El escritor polaco. (Foto: ritmos21.com)
Ciudad Juárez, Chihuahua. 9 de junio de 2017. (RanchoNEWS).– Nacido en Lwów, hoy Lviv, en 1945, Adam Zagajewski vivió en carne propia el desarraigo que supuso la amputación de esa ciudad, y de su región, de Polonia, que las perdió en provecho de Ucrania. Tras aquella migración forzada, aludida en su libro en prosa Dos ciudades, creció en Gliwice, en Silesia, en una tierra que, simétricamente, Alemania acababa de perder. Pero su Ciudad, con ce mayúscula, la ciudad en cuya Universidad Jaguelónica estudió Filosofía, y que vivió y sigue viviendo como una segunda piel, es Cracovia, sobre la cual ha escrito otro libro en prosa, En la belleza ajena, que los aficionados a ese tipo de literatura ponemos al nivel de los dedicados por Léon–Paul Fargue a París, por Alberto Savinio a Milán, o por Julien Gracq a Nantes.
Por decirlo parodiando un célebre título del primero de los nombrados, Zagajewski ha sido el peatón de Cracovia. Esa sensibilidad suya para expresar la propia ciudad y las lentas mutaciones de su trama urbana se traduce en el amor a los pequeños detalles y a las pequeñas gentes, en la atención a las pequeñas rebeldías vividas como formas de decir un gran NO al totalitarismo. Como los siempre recordados Octavio Paz e Yves Bonnefoy, o en el ámbito polaco como Czeslaw Milosz –uno de sus maestros, de sus guías– y Zbigniew Herbert, o en el ruso como Brodsky, el cracoviense adoptivo ha sido un poeta doblado de ensayista e incluso podríamos decir de moralista, alguien que ha sabido meditar con lucidez sobre el destino trágico de la parte del continente donde le tocó en suerte vivir: el Holocausto, el Gulag, Katyn, el Telón de Acero.
He empezado por la prosa porque es en prosa donde Zagajewski nos ha dado un testimonio más elaborado sobre lo que ha advenido en el siglo XX con su ciudad, su país, y el mundo, pero a un poeta obviamente donde mejor se le aprecia es en sus versos. Los suyos, conversacionales y enumerativos, poblados de iluminaciones, celebratorios de la vida y a la postre tan esenciales, nos hablan de esa historia de su país y de la otra Europa. Tantos detalles exactos. Olores, colores, sonidos.
Hojas secas, también, y hojas del calendario, como aquella correspondiente al 1 de septiembre de 1939, día que tenía que ser de vuelta al colegio y que terminó siendo el de la invasión de Polonia por los alemanes y el del inicio de la II Guerra Mundial, día que en el poema Karmelicka es de mucho sol sobre los tranvías azules.

TU TAREA :: Cita palabra por palabra el pasaje del fragmento sobre Zagajewski que empieza con "Por decirlo parodiando" y sigue hasta "Telón de Acero.". Estos registros vienen de otra fuente.

DATOS EXTRAÍDOS ::

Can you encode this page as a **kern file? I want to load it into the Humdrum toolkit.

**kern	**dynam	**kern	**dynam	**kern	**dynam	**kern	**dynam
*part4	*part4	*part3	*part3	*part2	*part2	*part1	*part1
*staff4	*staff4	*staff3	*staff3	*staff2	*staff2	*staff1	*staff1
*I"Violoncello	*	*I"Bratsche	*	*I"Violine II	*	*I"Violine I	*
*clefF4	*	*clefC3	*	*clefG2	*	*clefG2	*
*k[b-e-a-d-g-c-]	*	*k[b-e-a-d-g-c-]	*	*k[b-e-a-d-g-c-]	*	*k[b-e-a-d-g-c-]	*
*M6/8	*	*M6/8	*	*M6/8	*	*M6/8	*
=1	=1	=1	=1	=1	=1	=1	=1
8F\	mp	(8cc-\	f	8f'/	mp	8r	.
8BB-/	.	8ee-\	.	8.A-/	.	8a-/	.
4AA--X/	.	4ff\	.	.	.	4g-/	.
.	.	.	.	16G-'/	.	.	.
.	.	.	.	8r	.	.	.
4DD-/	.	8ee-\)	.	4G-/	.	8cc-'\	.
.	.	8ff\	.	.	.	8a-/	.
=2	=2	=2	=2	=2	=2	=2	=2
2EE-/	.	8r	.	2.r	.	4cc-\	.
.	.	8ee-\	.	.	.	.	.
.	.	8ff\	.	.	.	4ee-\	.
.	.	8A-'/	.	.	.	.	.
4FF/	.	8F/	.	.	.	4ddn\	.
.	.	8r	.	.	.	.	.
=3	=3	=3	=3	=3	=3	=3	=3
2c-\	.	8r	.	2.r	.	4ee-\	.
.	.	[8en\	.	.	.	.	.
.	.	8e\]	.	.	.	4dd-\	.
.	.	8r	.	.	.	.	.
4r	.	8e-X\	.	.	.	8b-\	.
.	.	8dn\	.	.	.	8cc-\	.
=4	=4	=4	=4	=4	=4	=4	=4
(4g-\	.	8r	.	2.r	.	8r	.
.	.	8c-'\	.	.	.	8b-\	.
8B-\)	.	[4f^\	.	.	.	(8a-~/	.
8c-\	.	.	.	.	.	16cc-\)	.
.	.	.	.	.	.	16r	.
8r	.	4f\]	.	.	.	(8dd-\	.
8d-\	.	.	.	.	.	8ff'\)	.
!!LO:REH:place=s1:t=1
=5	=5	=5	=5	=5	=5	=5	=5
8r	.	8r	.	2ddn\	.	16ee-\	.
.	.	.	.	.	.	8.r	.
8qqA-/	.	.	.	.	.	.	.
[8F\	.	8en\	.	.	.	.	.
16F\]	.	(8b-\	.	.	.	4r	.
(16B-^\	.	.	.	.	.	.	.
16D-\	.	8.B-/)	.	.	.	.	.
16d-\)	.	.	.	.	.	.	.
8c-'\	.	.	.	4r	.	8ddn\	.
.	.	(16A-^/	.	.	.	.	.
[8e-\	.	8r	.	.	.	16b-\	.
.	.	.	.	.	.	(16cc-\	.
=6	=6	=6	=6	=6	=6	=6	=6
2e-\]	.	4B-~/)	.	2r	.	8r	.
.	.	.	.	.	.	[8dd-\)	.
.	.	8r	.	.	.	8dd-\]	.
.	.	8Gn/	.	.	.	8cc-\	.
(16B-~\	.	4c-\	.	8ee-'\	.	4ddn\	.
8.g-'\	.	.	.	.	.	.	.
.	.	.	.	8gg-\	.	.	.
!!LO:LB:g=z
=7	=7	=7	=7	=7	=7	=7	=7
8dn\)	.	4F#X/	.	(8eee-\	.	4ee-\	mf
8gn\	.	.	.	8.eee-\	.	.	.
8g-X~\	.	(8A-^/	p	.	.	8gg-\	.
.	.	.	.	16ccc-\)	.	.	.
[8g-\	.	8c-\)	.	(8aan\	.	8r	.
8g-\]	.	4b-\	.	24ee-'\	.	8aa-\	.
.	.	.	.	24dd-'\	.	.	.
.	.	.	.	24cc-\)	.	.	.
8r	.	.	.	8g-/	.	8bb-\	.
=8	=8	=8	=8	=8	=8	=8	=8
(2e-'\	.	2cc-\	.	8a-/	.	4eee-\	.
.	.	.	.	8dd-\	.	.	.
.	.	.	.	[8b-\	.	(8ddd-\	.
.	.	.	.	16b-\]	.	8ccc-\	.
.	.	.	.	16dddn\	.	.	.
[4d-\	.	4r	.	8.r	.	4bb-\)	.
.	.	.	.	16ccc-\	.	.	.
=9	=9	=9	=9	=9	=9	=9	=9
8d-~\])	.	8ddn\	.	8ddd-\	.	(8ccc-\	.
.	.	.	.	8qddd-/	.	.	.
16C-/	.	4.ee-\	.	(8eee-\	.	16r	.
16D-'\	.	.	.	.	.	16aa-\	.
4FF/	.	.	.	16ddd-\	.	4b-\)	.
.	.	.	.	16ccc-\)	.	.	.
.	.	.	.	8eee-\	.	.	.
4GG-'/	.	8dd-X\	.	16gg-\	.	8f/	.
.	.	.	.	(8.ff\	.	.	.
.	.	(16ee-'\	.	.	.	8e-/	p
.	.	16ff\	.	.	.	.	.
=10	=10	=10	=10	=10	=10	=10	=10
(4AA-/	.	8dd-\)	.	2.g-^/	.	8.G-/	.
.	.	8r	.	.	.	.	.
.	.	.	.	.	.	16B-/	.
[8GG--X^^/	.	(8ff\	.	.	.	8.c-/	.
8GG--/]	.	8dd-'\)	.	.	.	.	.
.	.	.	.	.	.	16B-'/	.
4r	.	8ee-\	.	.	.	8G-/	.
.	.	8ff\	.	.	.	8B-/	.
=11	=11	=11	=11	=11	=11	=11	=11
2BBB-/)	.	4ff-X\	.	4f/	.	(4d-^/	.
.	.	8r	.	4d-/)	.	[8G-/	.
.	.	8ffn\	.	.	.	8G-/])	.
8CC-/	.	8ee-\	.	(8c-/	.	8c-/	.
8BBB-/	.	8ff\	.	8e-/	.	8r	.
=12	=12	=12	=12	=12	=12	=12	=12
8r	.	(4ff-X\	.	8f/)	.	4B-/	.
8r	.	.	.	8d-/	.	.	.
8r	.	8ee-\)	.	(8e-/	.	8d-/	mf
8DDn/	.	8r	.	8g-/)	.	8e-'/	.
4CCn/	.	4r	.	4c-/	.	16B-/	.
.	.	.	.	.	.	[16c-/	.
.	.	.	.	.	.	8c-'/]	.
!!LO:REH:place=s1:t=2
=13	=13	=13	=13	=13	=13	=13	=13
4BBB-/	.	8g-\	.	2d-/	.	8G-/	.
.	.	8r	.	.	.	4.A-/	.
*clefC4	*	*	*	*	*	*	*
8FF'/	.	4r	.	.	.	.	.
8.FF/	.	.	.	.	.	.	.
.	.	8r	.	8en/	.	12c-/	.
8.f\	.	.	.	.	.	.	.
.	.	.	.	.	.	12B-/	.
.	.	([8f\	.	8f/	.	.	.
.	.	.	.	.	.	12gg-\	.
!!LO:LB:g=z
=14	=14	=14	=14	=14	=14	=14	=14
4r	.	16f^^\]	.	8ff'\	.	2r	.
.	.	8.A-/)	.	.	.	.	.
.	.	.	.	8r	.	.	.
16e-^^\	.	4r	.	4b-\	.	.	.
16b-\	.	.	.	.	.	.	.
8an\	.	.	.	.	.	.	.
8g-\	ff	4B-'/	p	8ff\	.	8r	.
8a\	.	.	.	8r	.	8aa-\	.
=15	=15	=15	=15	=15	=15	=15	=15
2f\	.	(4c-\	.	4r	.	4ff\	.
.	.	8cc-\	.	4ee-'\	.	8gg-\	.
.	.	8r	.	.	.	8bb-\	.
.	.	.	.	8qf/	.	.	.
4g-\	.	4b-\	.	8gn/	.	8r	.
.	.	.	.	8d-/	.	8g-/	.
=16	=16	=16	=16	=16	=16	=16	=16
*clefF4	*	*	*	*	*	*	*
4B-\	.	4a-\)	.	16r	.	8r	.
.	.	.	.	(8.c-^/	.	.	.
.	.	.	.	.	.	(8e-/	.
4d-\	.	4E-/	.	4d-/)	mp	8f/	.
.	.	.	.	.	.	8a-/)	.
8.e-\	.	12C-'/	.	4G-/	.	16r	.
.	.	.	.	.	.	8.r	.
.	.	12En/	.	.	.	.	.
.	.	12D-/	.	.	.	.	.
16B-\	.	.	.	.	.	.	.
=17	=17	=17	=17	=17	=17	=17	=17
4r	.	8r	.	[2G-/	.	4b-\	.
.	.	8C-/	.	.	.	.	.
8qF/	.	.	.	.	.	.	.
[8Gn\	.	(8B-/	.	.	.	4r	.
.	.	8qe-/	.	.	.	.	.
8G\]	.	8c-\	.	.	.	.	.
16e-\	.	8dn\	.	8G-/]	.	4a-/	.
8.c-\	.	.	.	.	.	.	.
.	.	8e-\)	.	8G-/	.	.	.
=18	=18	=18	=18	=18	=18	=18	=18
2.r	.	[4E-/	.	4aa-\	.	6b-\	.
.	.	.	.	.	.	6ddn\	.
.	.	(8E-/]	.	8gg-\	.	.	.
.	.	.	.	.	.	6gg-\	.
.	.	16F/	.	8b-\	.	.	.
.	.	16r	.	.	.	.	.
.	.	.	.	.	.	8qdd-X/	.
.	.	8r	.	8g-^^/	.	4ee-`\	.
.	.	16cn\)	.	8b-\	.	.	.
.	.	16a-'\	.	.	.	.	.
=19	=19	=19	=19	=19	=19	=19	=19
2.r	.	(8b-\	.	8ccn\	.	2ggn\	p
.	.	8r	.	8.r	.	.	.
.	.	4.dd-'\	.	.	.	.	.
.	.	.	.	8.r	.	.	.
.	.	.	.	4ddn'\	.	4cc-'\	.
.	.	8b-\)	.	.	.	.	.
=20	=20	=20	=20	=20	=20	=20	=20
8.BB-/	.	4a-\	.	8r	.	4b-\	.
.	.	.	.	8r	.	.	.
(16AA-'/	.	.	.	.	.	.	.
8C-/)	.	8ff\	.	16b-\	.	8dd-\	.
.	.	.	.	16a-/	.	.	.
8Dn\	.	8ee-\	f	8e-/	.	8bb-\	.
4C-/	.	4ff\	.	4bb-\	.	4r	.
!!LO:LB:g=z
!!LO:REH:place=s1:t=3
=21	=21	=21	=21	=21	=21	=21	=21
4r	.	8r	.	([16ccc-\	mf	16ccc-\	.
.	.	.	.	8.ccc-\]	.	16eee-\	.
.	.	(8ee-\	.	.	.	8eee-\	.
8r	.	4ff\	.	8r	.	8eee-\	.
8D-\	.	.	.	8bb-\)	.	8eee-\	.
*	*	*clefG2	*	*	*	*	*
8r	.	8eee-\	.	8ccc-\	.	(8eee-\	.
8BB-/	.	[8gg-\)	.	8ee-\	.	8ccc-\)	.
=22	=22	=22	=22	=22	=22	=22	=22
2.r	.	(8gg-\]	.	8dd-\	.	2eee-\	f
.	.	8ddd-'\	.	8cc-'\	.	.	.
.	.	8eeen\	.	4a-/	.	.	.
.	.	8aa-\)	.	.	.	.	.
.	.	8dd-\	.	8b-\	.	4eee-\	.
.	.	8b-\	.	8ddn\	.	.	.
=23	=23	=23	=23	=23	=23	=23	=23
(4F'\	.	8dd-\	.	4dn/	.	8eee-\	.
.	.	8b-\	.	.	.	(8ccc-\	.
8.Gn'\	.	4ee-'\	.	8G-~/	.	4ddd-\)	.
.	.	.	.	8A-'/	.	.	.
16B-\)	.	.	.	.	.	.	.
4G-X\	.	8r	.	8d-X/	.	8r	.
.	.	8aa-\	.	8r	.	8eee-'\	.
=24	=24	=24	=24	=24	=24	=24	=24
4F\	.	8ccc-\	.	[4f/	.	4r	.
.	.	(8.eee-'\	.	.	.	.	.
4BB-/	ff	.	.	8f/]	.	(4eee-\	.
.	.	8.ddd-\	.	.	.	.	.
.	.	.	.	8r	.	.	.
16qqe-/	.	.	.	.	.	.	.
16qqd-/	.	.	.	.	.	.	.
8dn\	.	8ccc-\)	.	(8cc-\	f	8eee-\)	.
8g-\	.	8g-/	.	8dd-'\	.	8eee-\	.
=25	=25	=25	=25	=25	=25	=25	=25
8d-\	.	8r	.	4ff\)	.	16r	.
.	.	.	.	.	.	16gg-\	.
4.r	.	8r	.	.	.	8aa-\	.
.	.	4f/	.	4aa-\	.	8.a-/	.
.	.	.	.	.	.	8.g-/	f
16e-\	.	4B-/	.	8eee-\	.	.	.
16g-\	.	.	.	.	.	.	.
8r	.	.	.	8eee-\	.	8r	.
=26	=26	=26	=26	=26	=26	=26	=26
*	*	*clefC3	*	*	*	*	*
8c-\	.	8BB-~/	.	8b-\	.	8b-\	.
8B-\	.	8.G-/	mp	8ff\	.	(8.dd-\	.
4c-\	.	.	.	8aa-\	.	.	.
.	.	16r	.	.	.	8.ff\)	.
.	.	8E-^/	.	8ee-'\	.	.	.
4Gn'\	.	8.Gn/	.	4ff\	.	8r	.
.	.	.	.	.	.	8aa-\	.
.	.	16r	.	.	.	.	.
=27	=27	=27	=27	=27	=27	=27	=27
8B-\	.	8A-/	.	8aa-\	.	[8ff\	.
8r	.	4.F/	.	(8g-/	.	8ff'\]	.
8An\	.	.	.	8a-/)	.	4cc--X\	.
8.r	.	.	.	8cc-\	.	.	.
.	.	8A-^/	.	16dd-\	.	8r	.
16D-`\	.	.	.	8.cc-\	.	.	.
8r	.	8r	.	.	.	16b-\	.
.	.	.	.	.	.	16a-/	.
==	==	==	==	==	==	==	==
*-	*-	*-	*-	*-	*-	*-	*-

RESPUESTA ::
Por decirlo parodiando un célebre título del primero de los nombrados, Zagajewski ha sido el peatón de Cracovia. Esa sensibilidad suya para expresar la propia ciudad y las lentas mutaciones de su trama urbana se traduce en el amor a los pequeños detalles y a las pequeñas gentes, en la atención a las pequeñas rebeldías vividas como formas de decir un gran NO al totalitarismo. Como los siempre recordados Octavio Paz e Yves Bonnefoy, o en el ámbito polaco como Czeslaw Milosz –uno de sus maestros, de sus guías– y Zbigniew Herbert, o en el ruso como Brodsky, el cracoviense adoptivo ha sido un poeta doblado de ensayista e incluso podríamos decir de moralista, alguien que ha sabido meditar con lucidez sobre el destino trágico de la parte del continente donde le tocó en suerte vivir: el Holocausto, el Gulag, Katyn, el Telón de Acero.